Sally Blake ✿ Holding hope

Loop

2 August 2021

Sally Blake, Holding Hope (Eucalyptus pauciflora) and Holding Hope (Eucalyptus mannifera), 2020. Photo courtesy of the artist

Vy Tsan introduces an exhibition by Sally Blake that reflects the cycle of destruction and regeneration in the Canberra landscape.

Place Markers is an exhibition with ideas that have ebbed and flowed with the landscape that it is inspired by. The solo exhibition, on now at Craft ACT: Craft + Design Centre, presents the work of Canberra- based visual artist Sally Blake whose practice spans across textiles, drawing and sculpture.

Blake’s practice is influenced by her keen interest in cycles of death, renewal and regeneration as expressed through the cycling patterning and experimentation with plant matter in her work. Blake is a celebrated artist, being a finalist in significant art prizes such as the Blake Prize, The Waterhouse Natural Science Art Prize and the Woollahra Small Sculpture Prize. Blake’s investigation of place and research in creating eucalyptus dyes is supported by funding grants from The Australia Council and ArtsACT.

The ideas behind the body of work presented in Place Markers were seeded for Blake almost a decade ago. In 2014, Blake spent a month in the Gudgenby Ready-Cut Cottage at Namadgi National Park through Craft ACT’s Artist-in-Residence program. While at Gudgenby, Sally focused her research on the collection of plant materials from bogs and fens to use for plant dyes. During the residency, she mused that “[a] plant’s rootedness means the colours it produces indicates aspects of the environment in which it grows”.

• Information shown
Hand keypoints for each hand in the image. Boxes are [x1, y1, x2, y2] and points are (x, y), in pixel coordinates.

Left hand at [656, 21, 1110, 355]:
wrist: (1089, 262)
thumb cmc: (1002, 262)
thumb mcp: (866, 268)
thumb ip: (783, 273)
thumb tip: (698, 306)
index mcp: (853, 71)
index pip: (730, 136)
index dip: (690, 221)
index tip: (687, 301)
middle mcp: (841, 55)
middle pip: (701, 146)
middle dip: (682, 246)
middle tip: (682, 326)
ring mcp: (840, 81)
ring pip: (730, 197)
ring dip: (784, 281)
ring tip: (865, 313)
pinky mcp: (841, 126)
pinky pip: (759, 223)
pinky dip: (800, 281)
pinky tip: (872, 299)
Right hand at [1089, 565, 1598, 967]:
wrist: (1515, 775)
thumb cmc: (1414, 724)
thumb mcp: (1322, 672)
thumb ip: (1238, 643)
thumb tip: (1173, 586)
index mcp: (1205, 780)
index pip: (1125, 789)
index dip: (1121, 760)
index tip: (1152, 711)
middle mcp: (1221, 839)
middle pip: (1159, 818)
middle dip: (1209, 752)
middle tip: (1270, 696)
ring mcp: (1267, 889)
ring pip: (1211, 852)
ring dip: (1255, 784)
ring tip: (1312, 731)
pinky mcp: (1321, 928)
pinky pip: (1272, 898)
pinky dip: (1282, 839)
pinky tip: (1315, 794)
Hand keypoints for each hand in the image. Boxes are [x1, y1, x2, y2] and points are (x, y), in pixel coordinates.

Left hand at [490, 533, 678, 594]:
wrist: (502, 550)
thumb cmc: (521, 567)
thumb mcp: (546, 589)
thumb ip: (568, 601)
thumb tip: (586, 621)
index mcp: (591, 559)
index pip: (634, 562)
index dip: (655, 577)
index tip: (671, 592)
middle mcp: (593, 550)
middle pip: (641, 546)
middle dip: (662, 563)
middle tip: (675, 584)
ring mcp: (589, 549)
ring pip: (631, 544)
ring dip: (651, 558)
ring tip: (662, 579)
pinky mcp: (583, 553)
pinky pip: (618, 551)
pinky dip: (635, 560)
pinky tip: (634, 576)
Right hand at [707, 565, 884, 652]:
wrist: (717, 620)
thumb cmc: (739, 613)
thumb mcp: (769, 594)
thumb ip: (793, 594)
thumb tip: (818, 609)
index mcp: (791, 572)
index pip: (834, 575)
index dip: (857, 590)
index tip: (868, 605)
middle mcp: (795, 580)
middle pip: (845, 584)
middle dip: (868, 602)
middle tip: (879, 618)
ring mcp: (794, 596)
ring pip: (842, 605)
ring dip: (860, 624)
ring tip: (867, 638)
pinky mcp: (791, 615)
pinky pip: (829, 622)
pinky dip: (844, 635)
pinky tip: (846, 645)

• Apply what you read
1 – Write out the part of the article on Sally Blake's exhibition that opens with the words containing "Place Markers is an" and closes with "drawing and sculpture.".
2 – Translate this sentence from the article on Sally Blake's exhibition into Spanish: "In 2014, Blake spent a month in the Gudgenby Ready-Cut Cottage at Namadgi National Park through Craft ACT’s Artist-in-Residence program."
The items come from a different source than the article on Sally Blake's exhibition.

• Results
1 –
Place Markers is an exhibition with ideas that have ebbed and flowed with the landscape that it is inspired by. The solo exhibition, on now at Craft ACT: Craft + Design Centre, presents the work of Canberra- based visual artist Sally Blake whose practice spans across textiles, drawing and sculpture.

2 – En 2014, Blake pasó un mes en la Gudgenby Ready-Cut Cottage del Parque Nacional Namadgi a través del programa de Artista en Residencia de Craft ACT.